Popular na Região Norte, o açaí e sua polpa tornaram-se presença notória em cardápios de lanchonetes no restante do país como um delicioso alimento energético, que é vendido congelado em forma de creme nos estabelecimentos. E é essa forma resfriada do alimento que carrega um perigo que muitas vezes passa despercebido: o protozoário Trypanosoma cruzi, transmissor da doença de chagas.
Após serem registrados 226 casos da doença no Brasil, somente no ano passado, pesquisadores da Unicamp elaboraram uma pesquisa sobre a eliminação do transmissor no alimento. Segundo os dados, somente a pasteurização – tratamento térmico que envolve aquecimento e rápido resfriamento – do alimento é capaz de combater o Trypanossoma cruzi uma vez que ele sobrevive a temperaturas de -20ºC (ambientação comum de um freezer doméstico e utilizado em processos industriais).

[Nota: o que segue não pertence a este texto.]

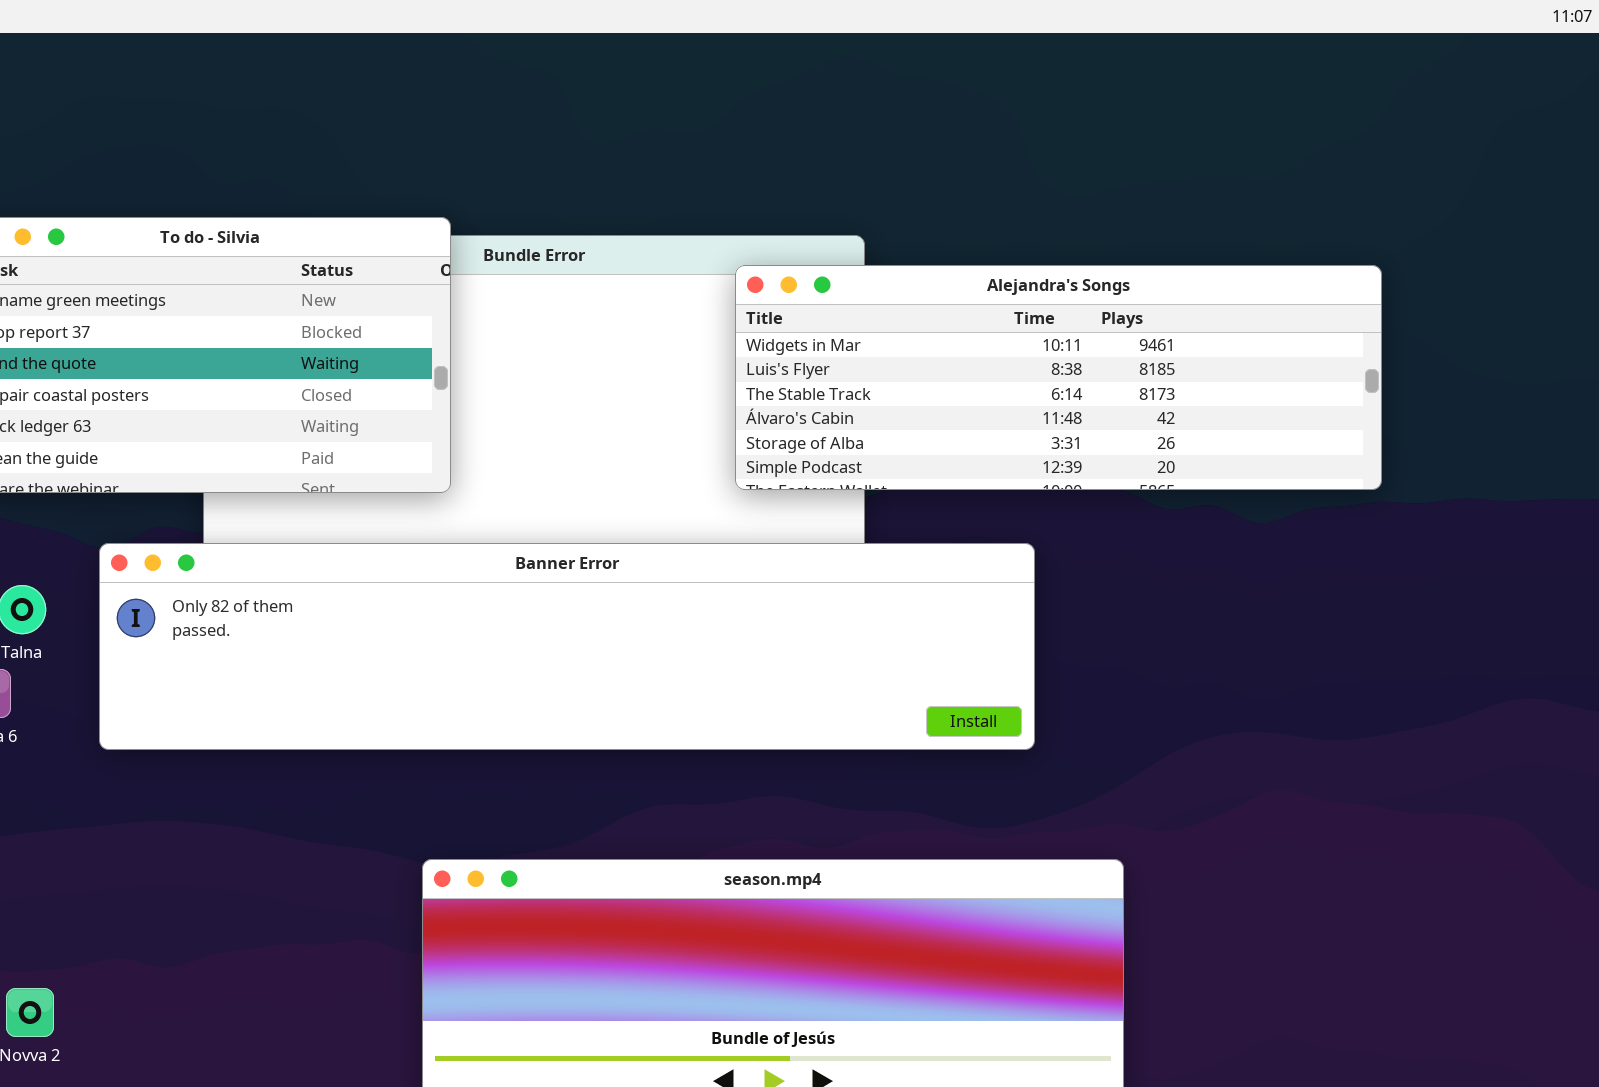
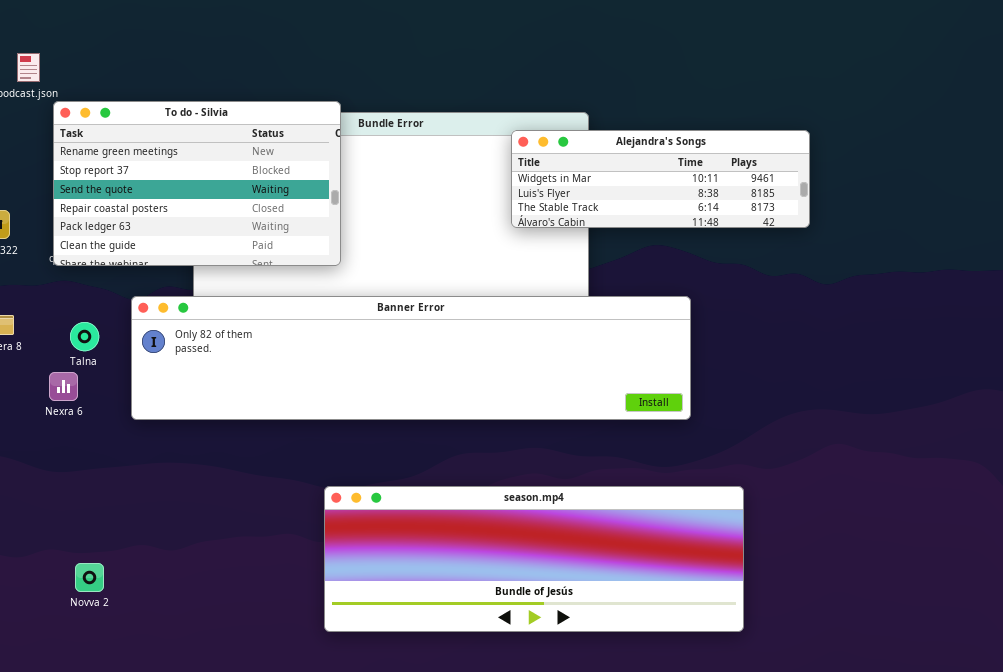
Alejandra's Songs: [735,265,1382,490] -> [511,130,810,228], resized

Para se chegar aos dados, uma cepa do protozoário foi utilizada para contaminar a polpa do fruto. Logo após, a polpa foi separada em processo de filtragem a fim de detectar a presença do transmissor. Ao final, foi observado que o Trypanossoma cruzi estava vivo nas diferentes temperaturas e que ainda era capaz de transmitir a doença de chagas. Os autores do trabalho destacaram que é necessário, além do método de pasteurização, higienizar corretamente os frutos.
Atualmente, a legislação brasileira não exige o método de pasteurização. Ainda assim, a maioria dos produtores possui máquinas para realizá-la devido à exigência do mercado externo, forte comprador da polpa do produto.